Chatterbox

A.L. Huxtable vs. Tom Wolfe

2 Columbus Circle’s best-known detractor weighs in on its preservation.

2 Columbus Circle

Three months ago, Chatterbox challenged Tom Wolfe to back up his preservationist argument for Manhattan’s 2 Columbus Circle, the hideous Moorish tomb built by Edward Durrell Stone in 1964, by arguing that it was beautiful. Chatterbox’s point was that Wolfe admired the building—which he was trying to rescue from a planned radical remodeling by its new owner, the Museum of Arts & Design —purely on theoretical grounds. This was a great irony since Wolfe famously had attacked modernist architecture in his book From Bauhaus to Our House for being driven by theory, rather than by any understanding of what ordinary people considered pleasing to the eye. Wolfe didn’t seem to mind a theory-driven aesthetic if it championed postmodernism. (To read the two New York Times op-eds in which Wolfe pleaded to preserve Stone’s original design, published on Oct. 12 and Oct. 13, click here and here.)

Wolfe never responded. Chatterbox did receive interesting replies from former CBS News Executive Political Director Martin Plissner (who argued that when the building housed Huntington Hartford’s Gallery of Modern Art, the lounge on the top floor was a great place to take a date) and Newsweek International Editor Fareed Zakaria (who argued that “it’s a lot nicer than most of the buildings we are preserving”). But neither of them could bring himself to say the building was beautiful, either. At a panel discussion sponsored by preservationist groups last February, the only person who used the word “beautiful” to describe any part of 2 Columbus Circle was architect Billie Tsien, who opposes its preservation.

Now Ada Louise Huxtable, the architecture critic who famously described the building back in 1964 as a “die-cut Venetian palazzo on lollipops,” has weighed in  on the arts page of the Wall Street Journal:

This small oddity of dubious architectural distinction, designed by Edward Durell Stone, has been elevated to masterpiece status and cosmic significance by a campaign to save its marginally important, mildly eccentric, and badly deteriorated façade. …

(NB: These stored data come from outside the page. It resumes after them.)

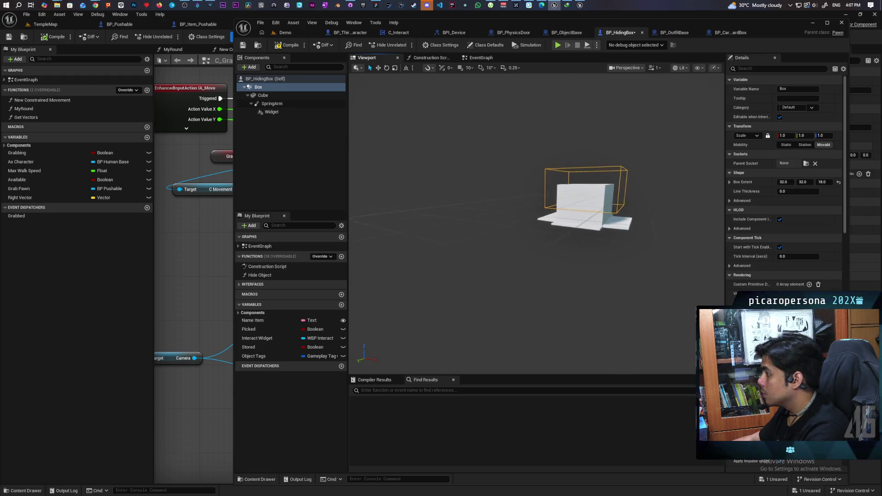
scroll(537, 220, up, 5)
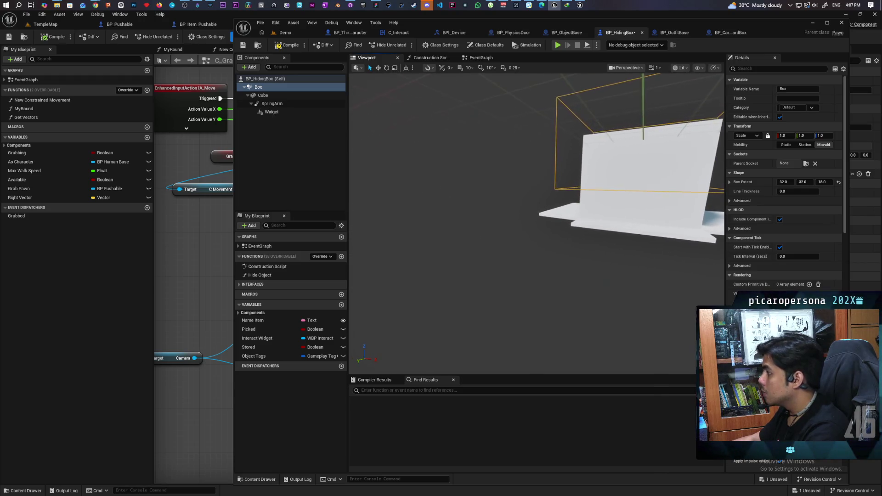
drag(570, 189, 570, 190)
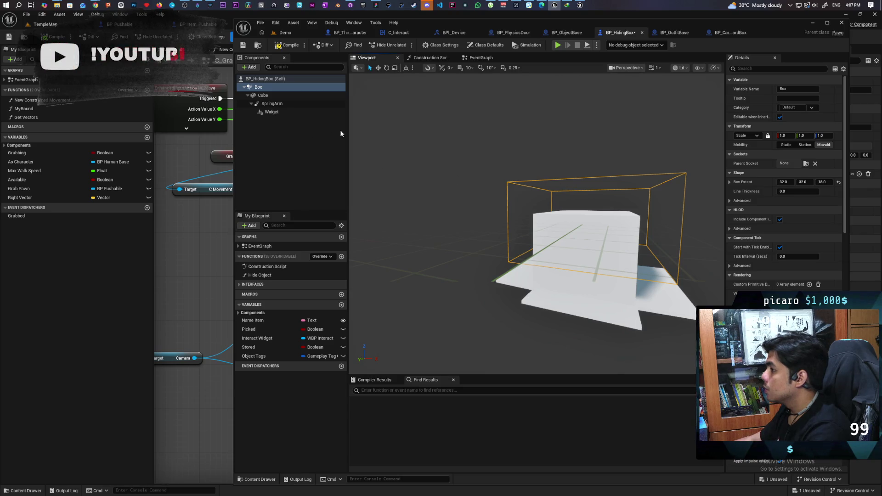
Raise the Cube along Z to about 14.08 so it sits inside the Box.
click(260, 95)
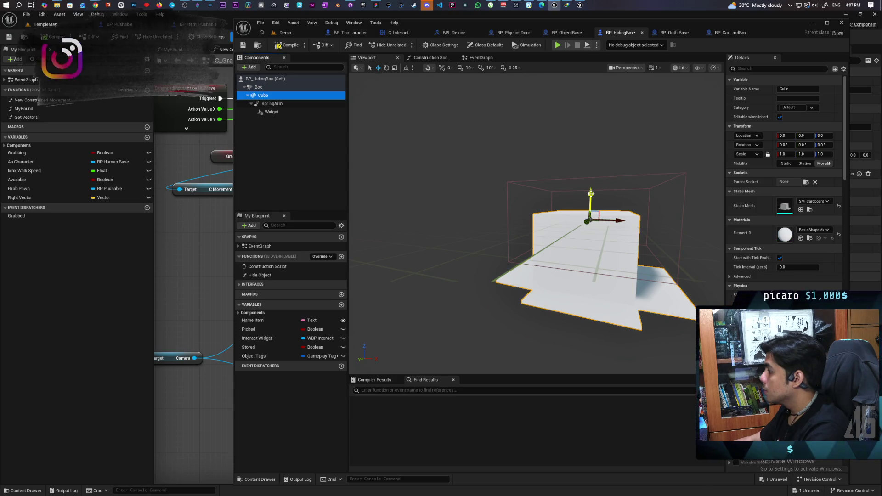
mouse_move(591, 193)
mouse_down()
mouse_move(551, 198)
mouse_move(620, 194)
mouse_move(575, 196)
mouse_up()
key(f)
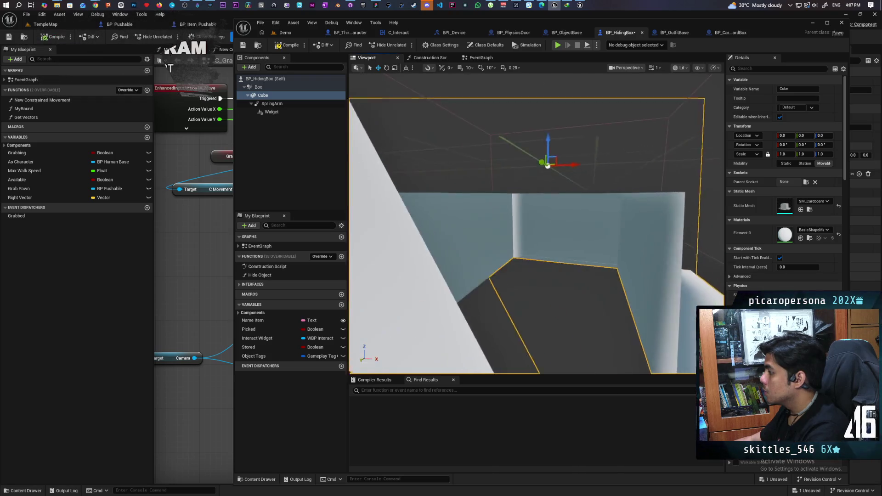
mouse_move(541, 182)
mouse_down()
mouse_move(541, 190)
mouse_move(541, 158)
mouse_move(457, 158)
mouse_up()
key(f)
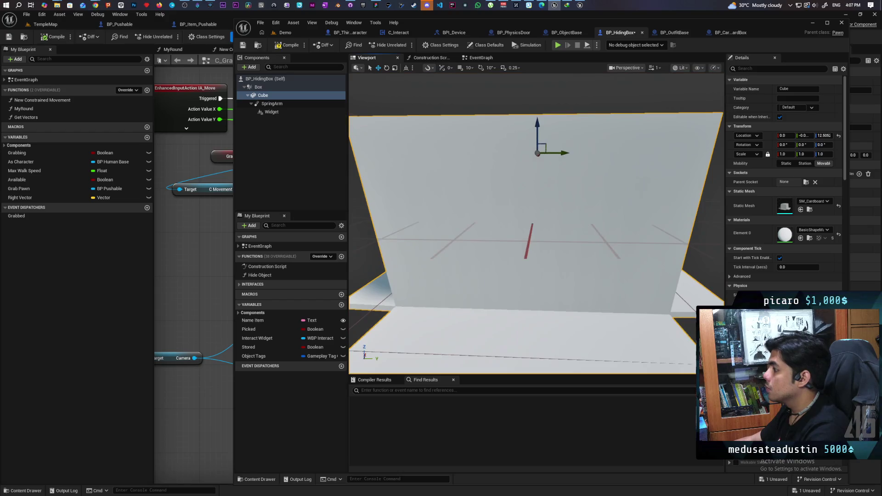
key(f)
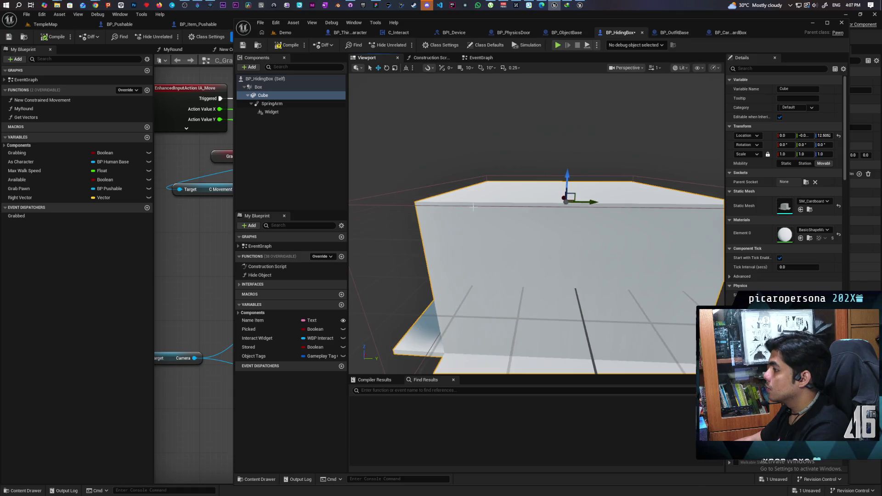
drag(566, 179, 562, 173)
mouse_move(551, 223)
mouse_down()
mouse_move(510, 223)
mouse_move(510, 267)
mouse_move(533, 262)
mouse_move(519, 257)
mouse_up()
click(259, 87)
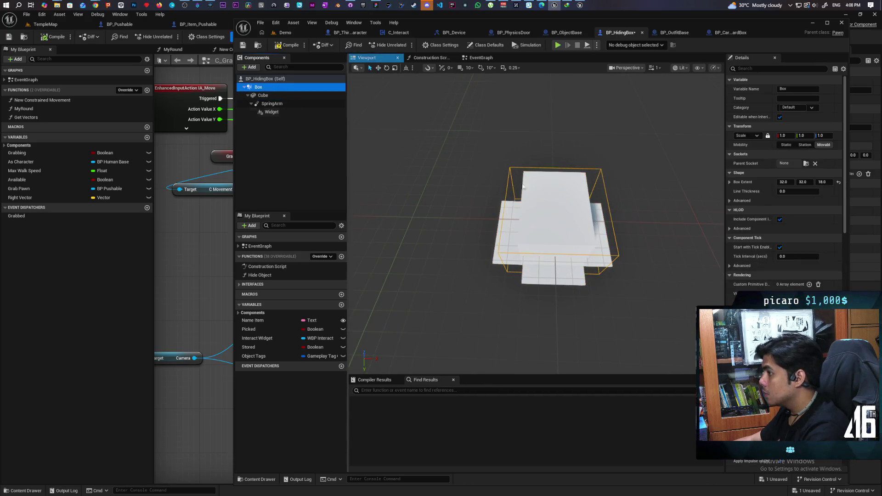
Shrink the Box's X extent to about 21.623 and shift the Cube slightly along X.
drag(784, 182, 768, 182)
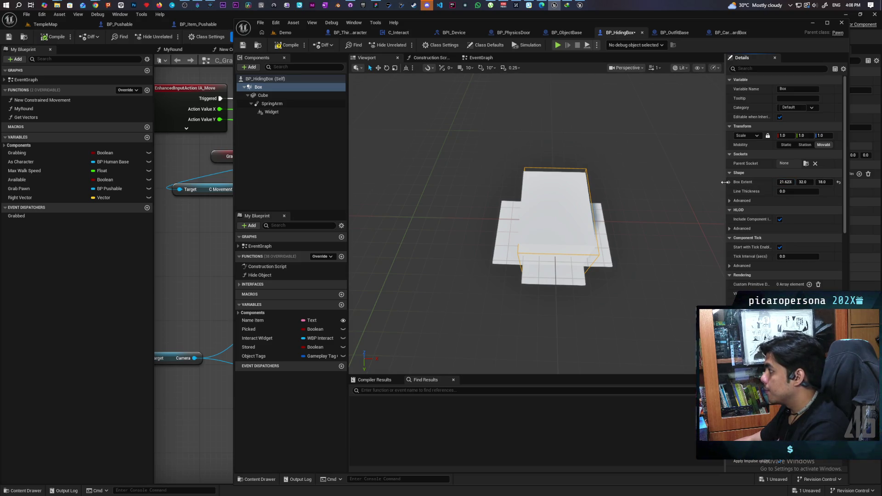
click(305, 95)
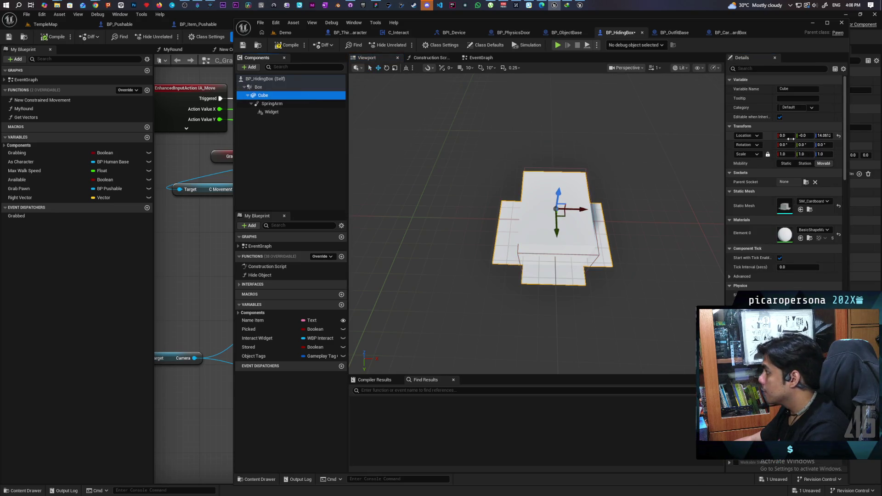
drag(784, 135, 789, 135)
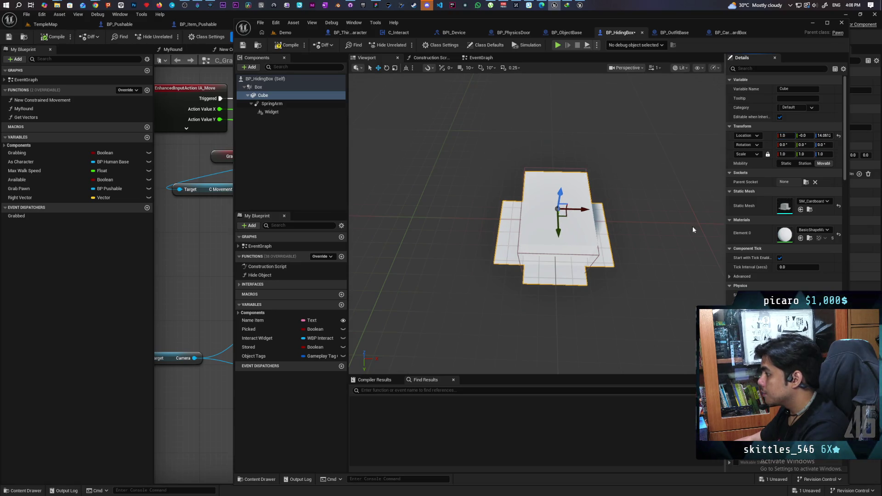
click(258, 87)
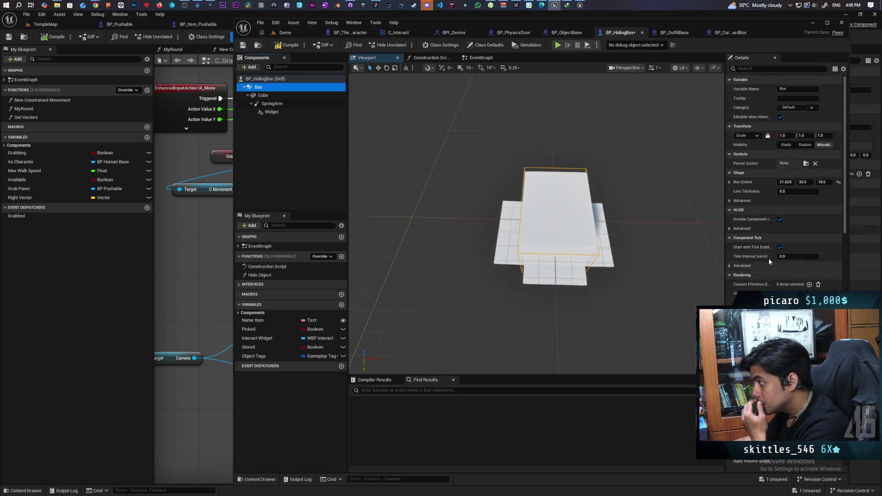
Reduce the Box's Y extent and nudge the Cube along Y to center it.
click(803, 182)
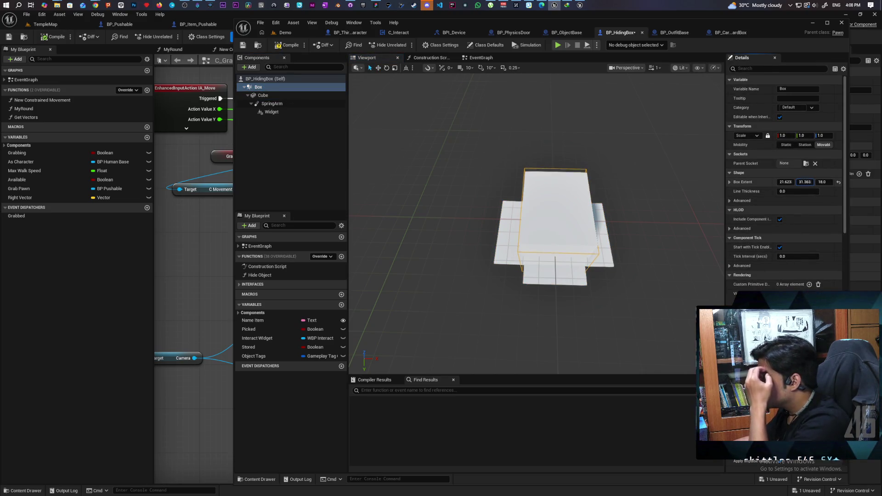
drag(804, 182, 799, 182)
drag(579, 322, 556, 270)
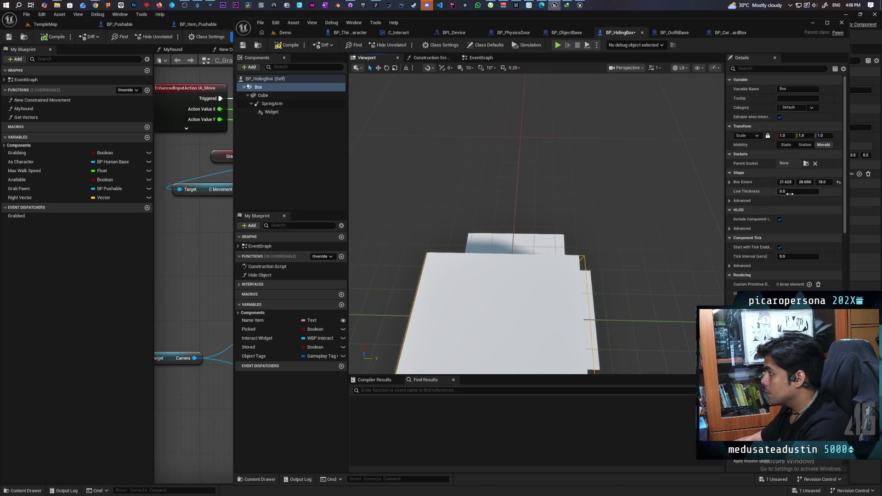
drag(803, 182, 800, 182)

Huxtable argues that preserving Stone’s original design is not only undesirable from an aesthetic point of view, but would also cost a fortune:

Inspection has found the façade so badly deteriorated that it can’t be saved; it would have to be rebuilt—a copy or reproduction would have to replace it.The metal shims—pieces of metal attached behind each piece of marble to level the stones—have rusted as water got into the joints, and the damage has spread to the marble, which has cracked and spalled. Because the entire façade is affected, all of the rusted shims would have to be replaced and new marble cut and installed. There is no way it can be repaired. …

Because the building’s interior is so narrow, preserving Stone’s design, Huxtable says, would be an engineering nightmare:

The necessity of constructing a vapor barrier for humidity control around the building—all museums require them—complicates things further. This is done on the exterior, although landmark buildings have been retrofitted inside at great cost and with extreme difficulty. We begin to get into a Catch-22 when a vapor barrier cannot be installed under a damaged facade, the preservation of which is debatable in the first place, and cost and space restrictions foreclose doing it inside.

Chatterbox lacks the expertise to assess Huxtable’s claims, but she certainly makes preservation seem like a lot of trouble to go through on behalf of a building that, even its defenders concede, is no beauty.